§ Texto para análise
################

Demdike Stare: o som das sombras

Publicado a: 08/05/2016

[TEXTO] Rui Miguel Abreu [FOTOS] Direitos Reservados

 

Escrito em 2011, este texto debruça-se sobre Tryptych, a edição que reuniu os três primeiros álbuns da dupla Demndike Stare de Miles Whittaker e Sean Canty.

Talvez este seja o paradigma da música no presente: a eliminação total de fronteiras entre géneros, entre épocas, entre posicionamentos estéticos. A implosão da indústria pode ter dado mais liberdade aos criadores, menos importados agora com o encaixe numa qualquer “gaveta” engendrada pelos gabinetes de marketing e mais libertos para o mergulho nos terrenos da invenção pura. Os Demdike Stare, duo formado pelo produtor de techno Miles Whittaker (que tem trabalhos editados como MLZ e que é metade dos Pendle Coven) e pelo digger profissional Sean Canty (ligado à excelente editora de reedições de assombrações psicadélicas Finders Keepers, que em Portugal é distribuída pela loja Flur), são um excelente exemplo desse novo paradigma por razões que se explicarão um pouco mais adiante. Os Demdike Stare arrancaram para 2011 com a edição do incrível Triptych, triplo CD em que se reúne o material lançado em 2010 nos vinis Liberation Through Hearing, Voices of Dust e Forest of Evil acrescentando-se ainda uns extraordinários 40 minutos de material inédito.

demdike_stare-tryptych

À Quietus, revista britânica disponível online, Miles antecipou planos para um 2011 ainda mais activo, indo aí ao encontro de uma ideia que até muito recentemente parecia ser complicada de colocar em marcha por qualquer artista ligado a algum selo mais, digamos, “tradicional”: a ruptura com o calendário clássico de edições. Em 2010, os Demdike Stare lançaram, além dos três LPs já referidos, os mix CDs Industrial Desert e Osmosis, dois títulos com o projecto semi-secreto Anworth Kirk e uma mix para a Fact. Como Madlib ou Expo ’70, para citar dois exemplos em extremos opostos do espectro “indie”, também os Demdike Stare gerem a sua carteira de edições com total liberdade, sem temer uma sobreexposição e procurando na desmultiplicação de títulos uma linha de pensamento comum, uma ideia de percurso, de estudo, de processo. E nesse rasto de edições, vão confundindo as fronteiras entre criação e apropriação, entre curadoria e autoria, editando discos que incluem peças que soam como mini-mixtapes e fazendo das suas mixtapes verdadeiras declarações de uma veia autoral. O meio é, definitivamente, a mensagem.

################

§ Dados guardados
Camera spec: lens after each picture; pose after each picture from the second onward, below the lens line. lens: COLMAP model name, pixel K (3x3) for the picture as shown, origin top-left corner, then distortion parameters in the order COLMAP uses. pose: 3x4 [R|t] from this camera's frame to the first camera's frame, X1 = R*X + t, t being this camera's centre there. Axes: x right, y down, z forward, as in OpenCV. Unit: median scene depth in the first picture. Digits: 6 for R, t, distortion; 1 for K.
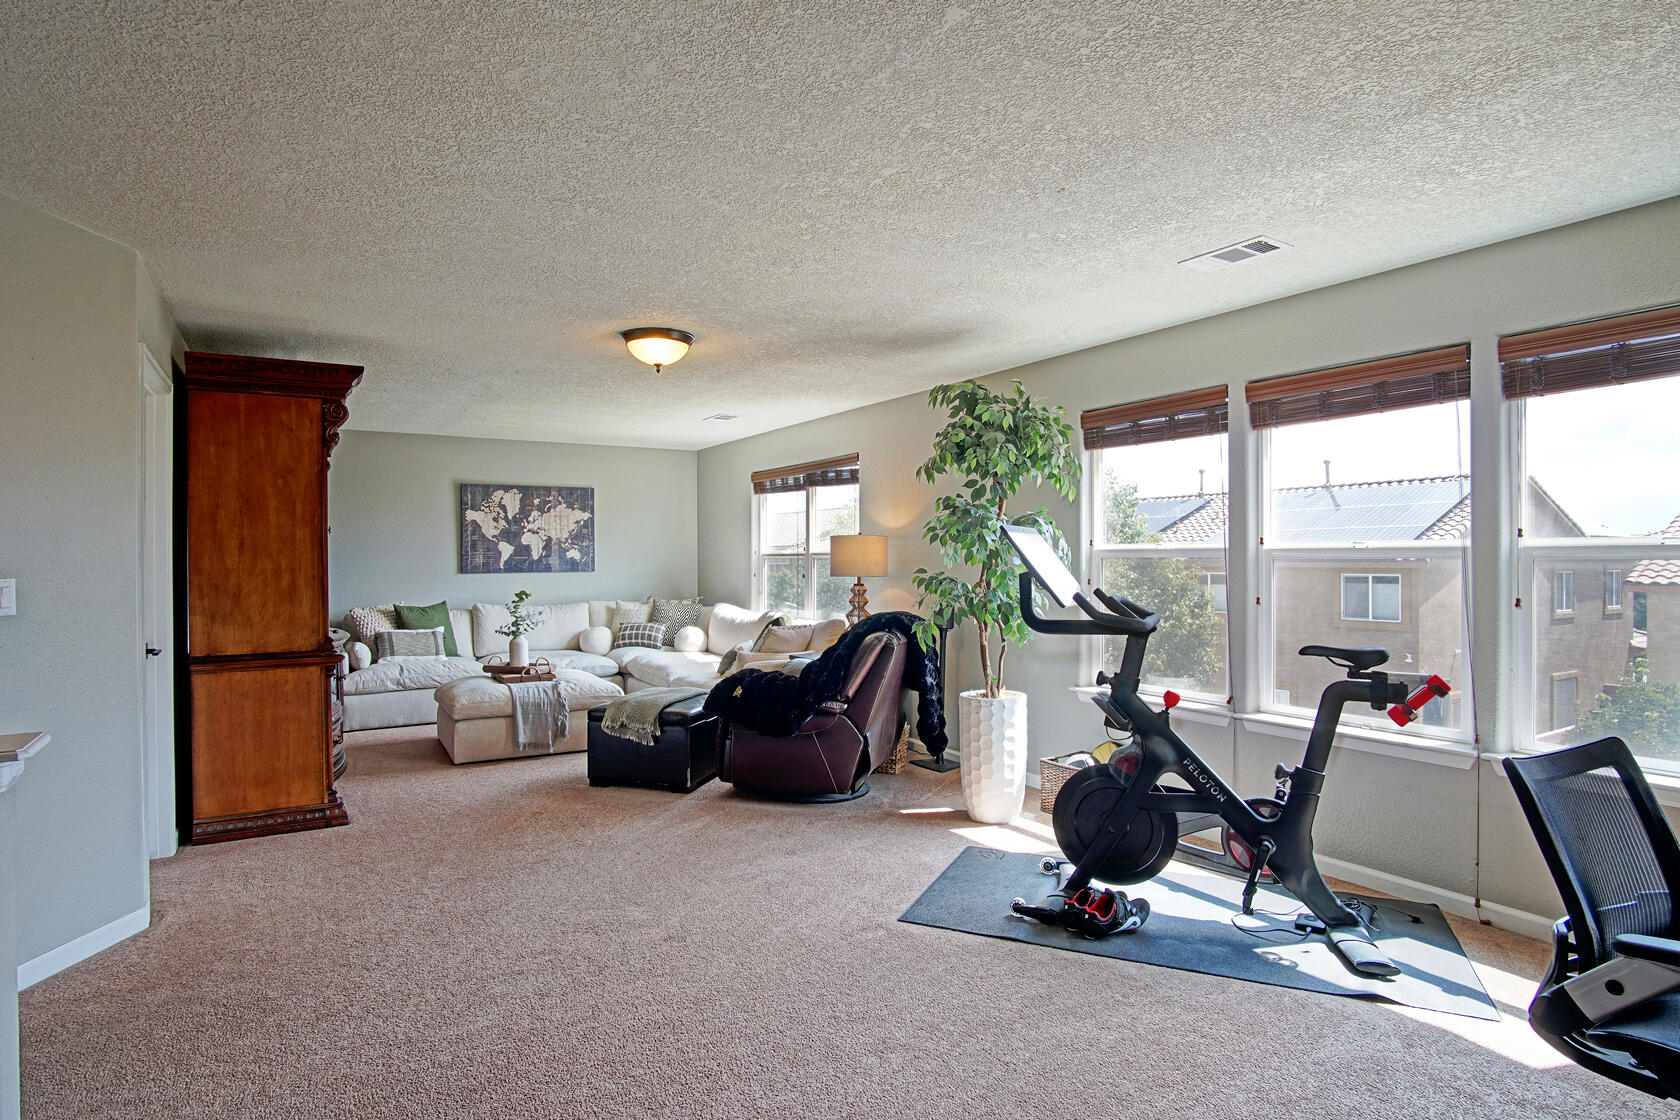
lens RADIAL K [[896.5, 0, 840.7], [0, 896.5, 553.6], [0, 0, 1]] dist [-0.019915, -0.000475]
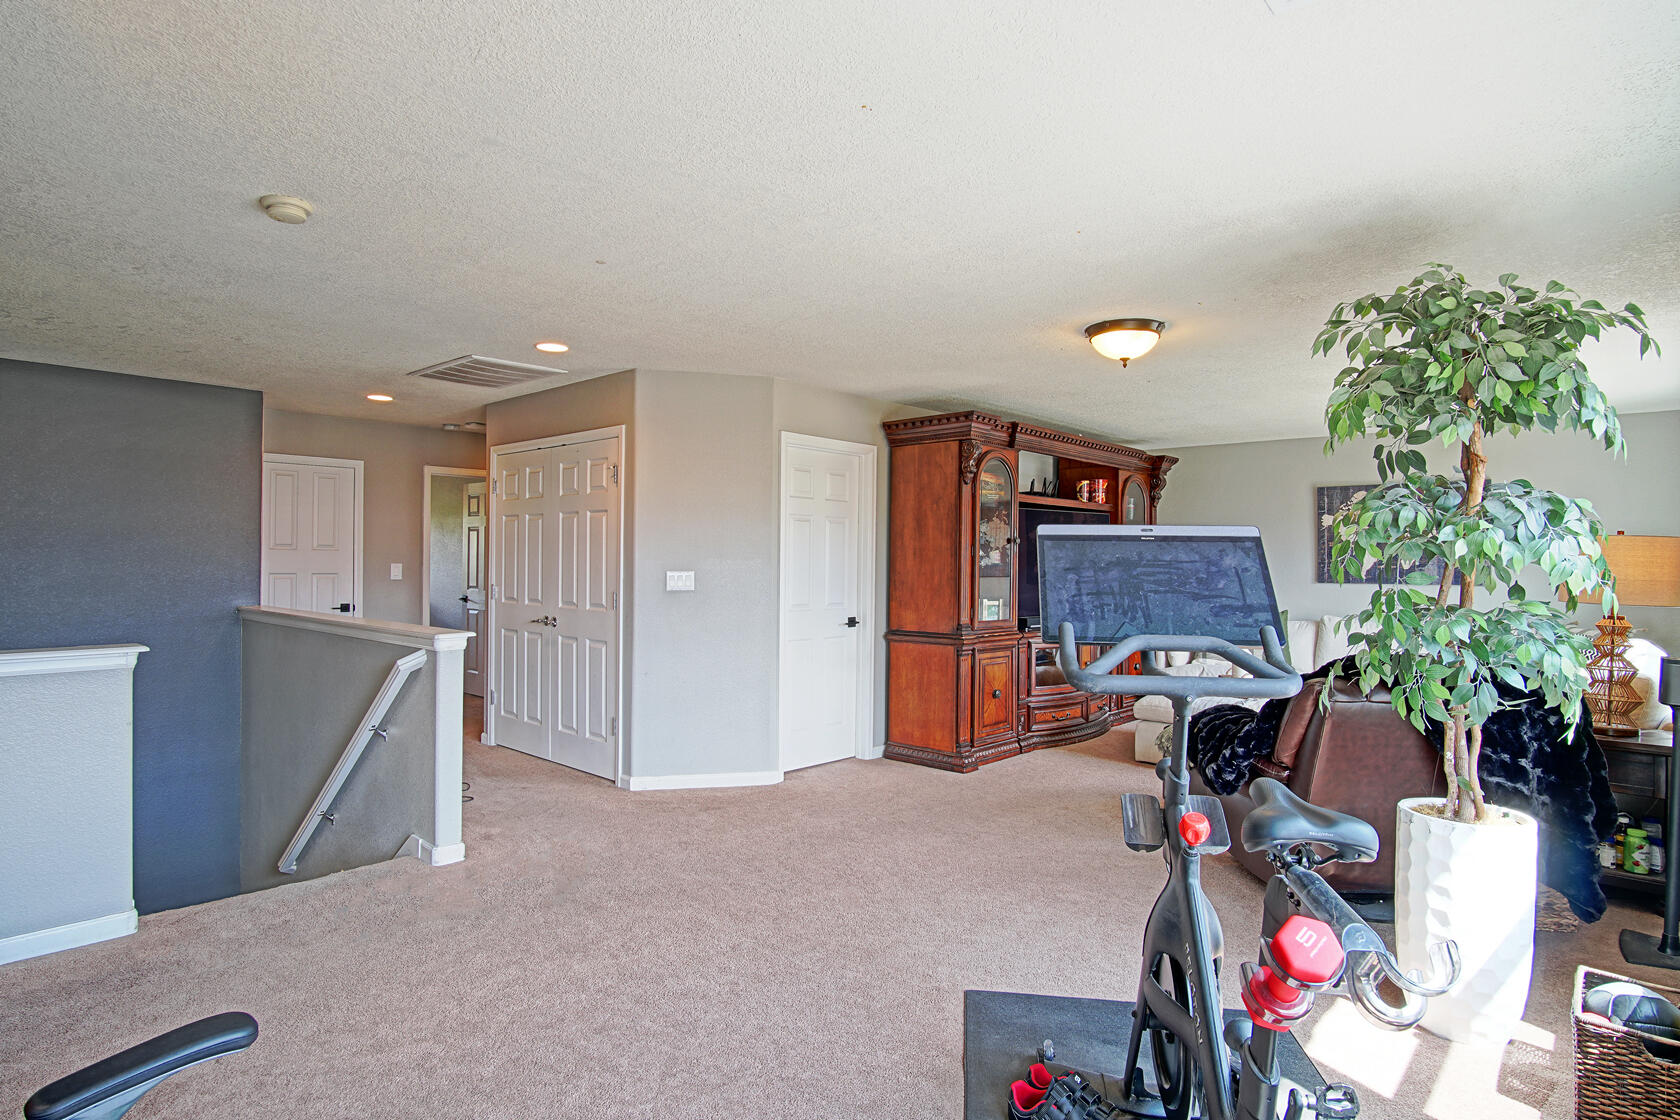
lens RADIAL K [[896.5, 0, 839.4], [0, 896.5, 562.2], [0, 0, 1]] dist [-0.019915, -0.000475]
pose [[0.288734, 0.010641, -0.957350, 0.622657], [-0.007950, 0.999930, 0.008717, -0.006469], [0.957376, 0.005094, 0.288798, 0.466582]]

################

§ Tarefas obrigatórias
• a. Cite do texto sobre os Demdike Stare o trecho que vai de "Demdike Stare: o" até "e Sean Canty.", inclusive.
• b. Responda, com base no texto sobre os Demdike Stare:
(i) Em que ano foi escrito o texto?
(ii) Que loja distribui em Portugal a editora Finders Keepers?
(iii) A que revista britânica disponível online falou Miles sobre os planos para 2011?
A listagem não tem qualquer papel neste exercício.

§ Respostas às tarefas
• a.
Demdike Stare: o som das sombras

Publicado a: 08/05/2016

[TEXTO] Rui Miguel Abreu [FOTOS] Direitos Reservados

 

Escrito em 2011, este texto debruça-se sobre Tryptych, a edição que reuniu os três primeiros álbuns da dupla Demndike Stare de Miles Whittaker e Sean Canty.

• b.
(i) Em 2011.
(ii) A loja Flur.
(iii) À Quietus.